• TASK REQUIREMENTS:
Your copy of the listing should match it exactly, only without pictures.

SUPPLIED INFORMATION below:

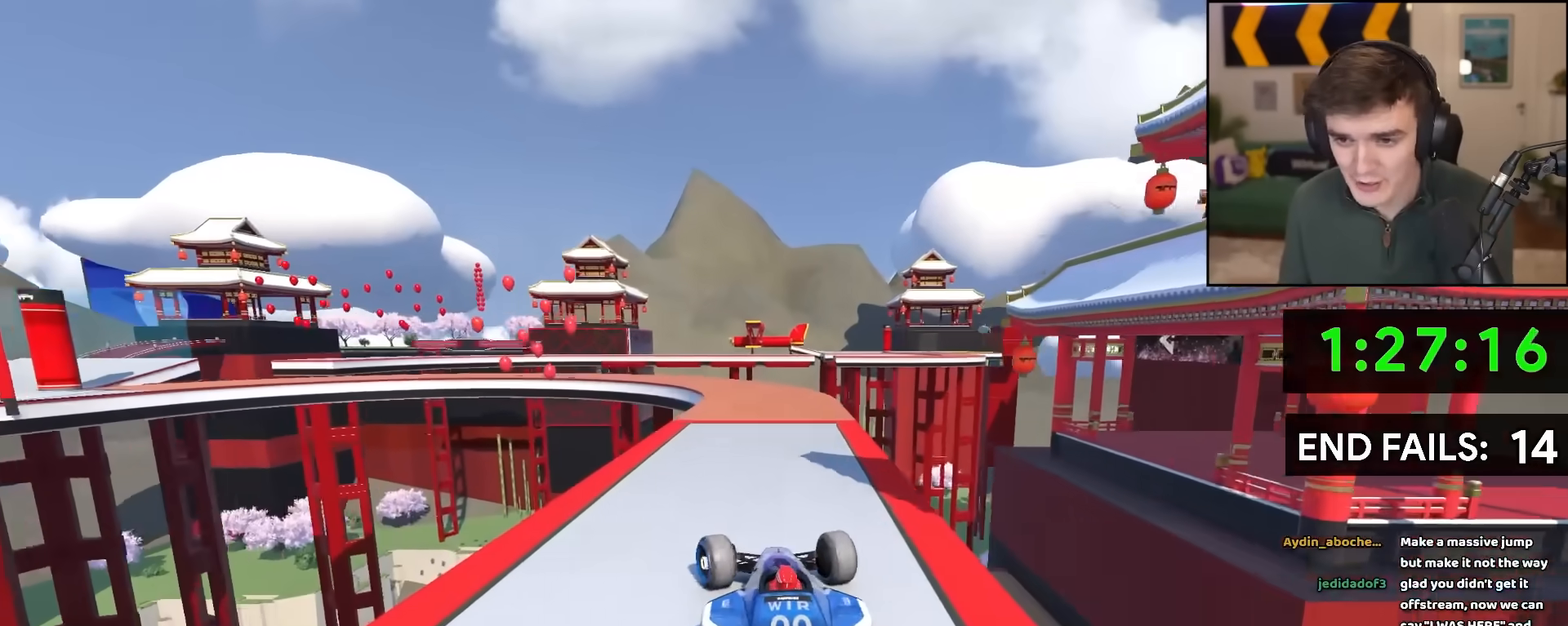
{"keys": ["left", "up"], "events": [[183, "left", "up"], [283, "left", "down"]]}
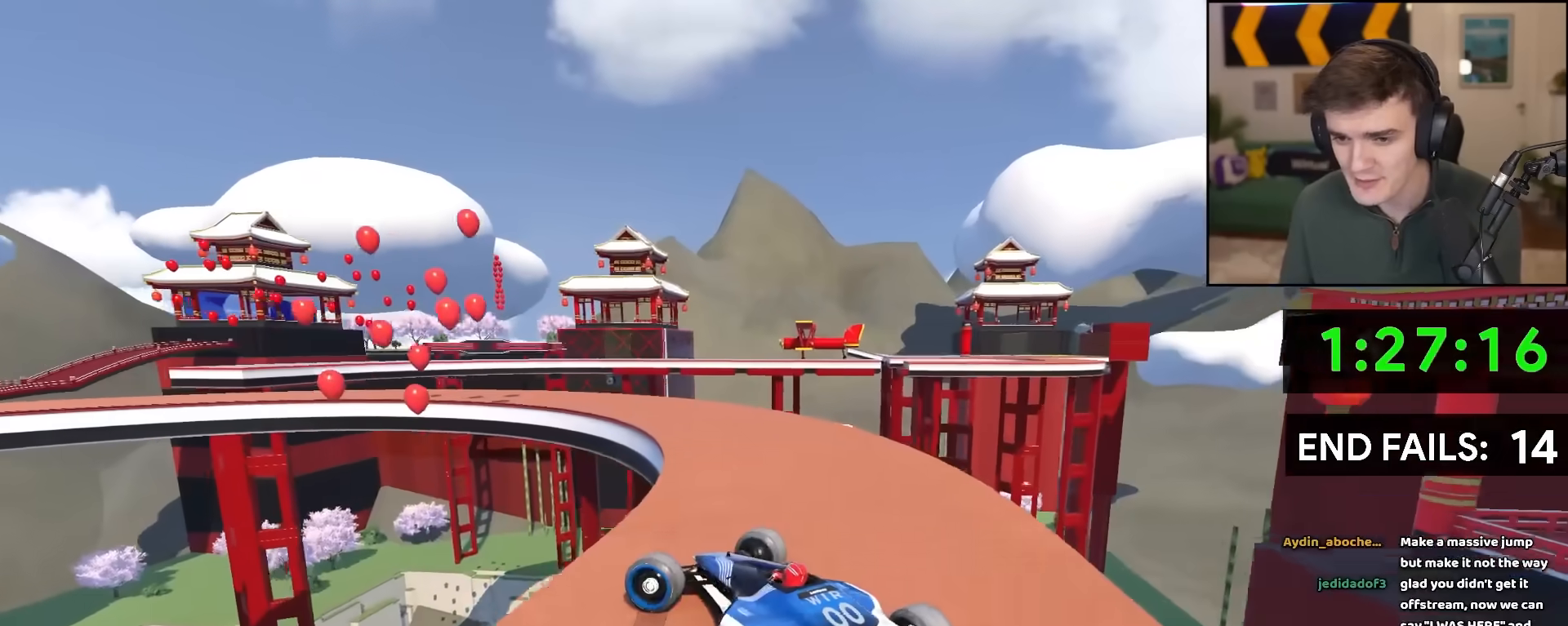
{"keys": ["left", "up"], "events": [[333, "left", "up"], [433, "left", "down"]]}
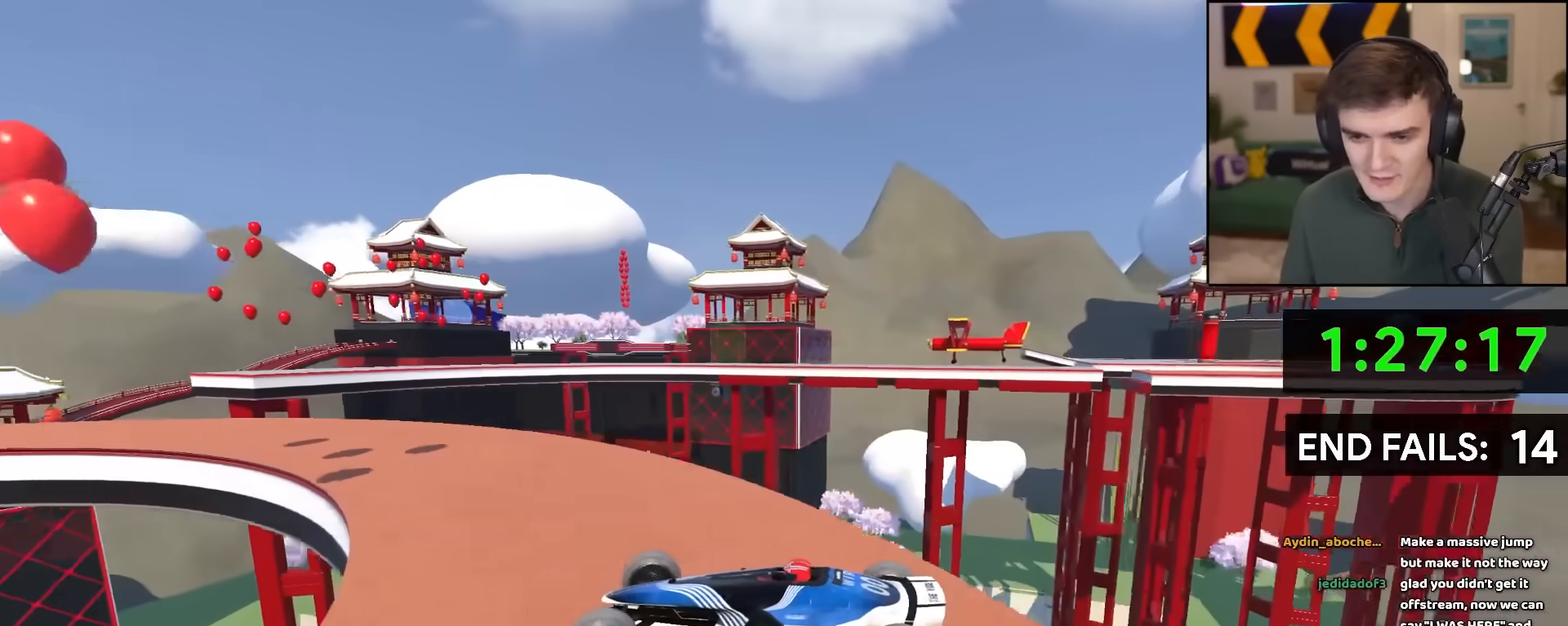
{"keys": ["left", "up"], "events": [[217, "left", "up"], [300, "left", "down"], [400, "left", "up"], [450, "brake", "down"], [500, "brake", "up"], [500, "left", "down"]]}
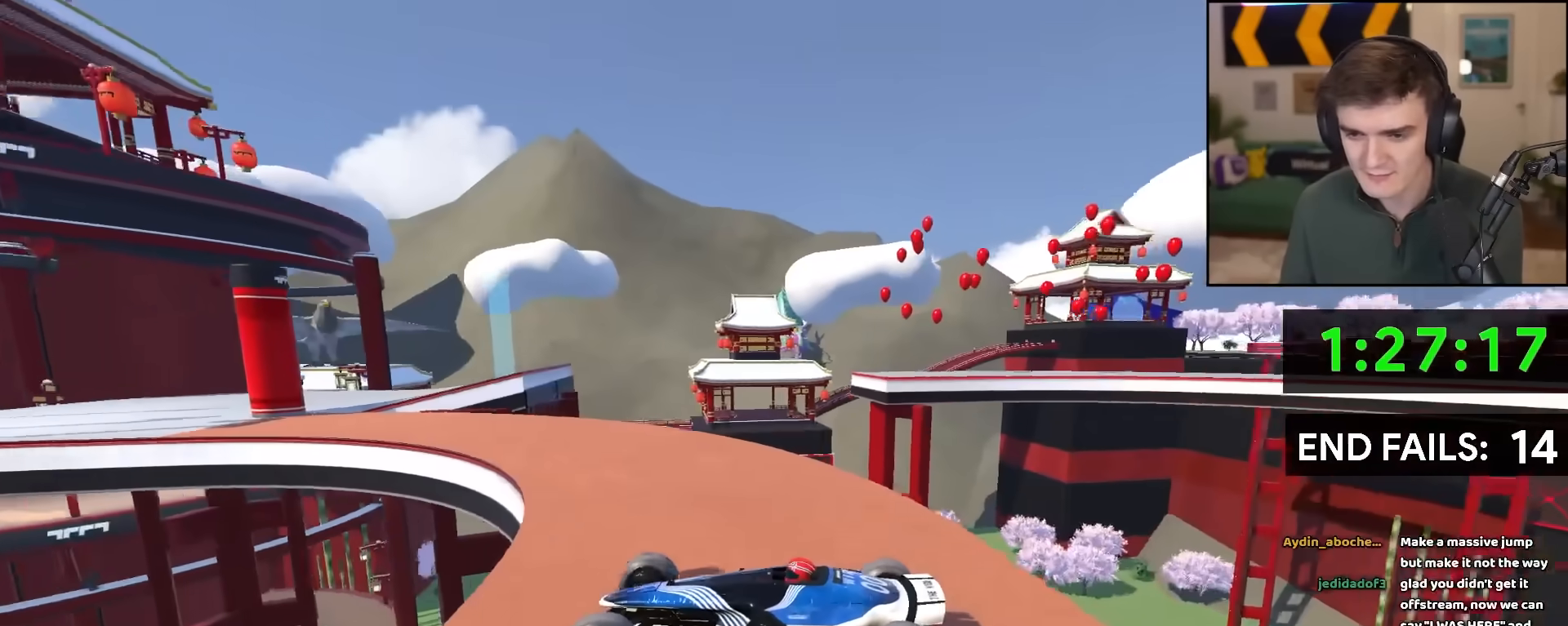
{"keys": ["right", "up"], "events": [[100, "brake", "down"], [100, "left", "up"], [133, "left", "down"], [183, "brake", "up"], [233, "left", "up"], [367, "left", "down"], [417, "left", "up"], [467, "right", "down"]]}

End of SUPPLIED INFORMATION.

• OUTPUT FOR THIS EXERCISE:
{"keys": ["left", "up"], "events": [[183, "left", "up"], [283, "left", "down"]]}
{"keys": ["left", "up"], "events": [[333, "left", "up"], [433, "left", "down"]]}
{"keys": ["left", "up"], "events": [[217, "left", "up"], [300, "left", "down"], [400, "left", "up"], [450, "brake", "down"], [500, "brake", "up"], [500, "left", "down"]]}
{"keys": ["right", "up"], "events": [[100, "brake", "down"], [100, "left", "up"], [133, "left", "down"], [183, "brake", "up"], [233, "left", "up"], [367, "left", "down"], [417, "left", "up"], [467, "right", "down"]]}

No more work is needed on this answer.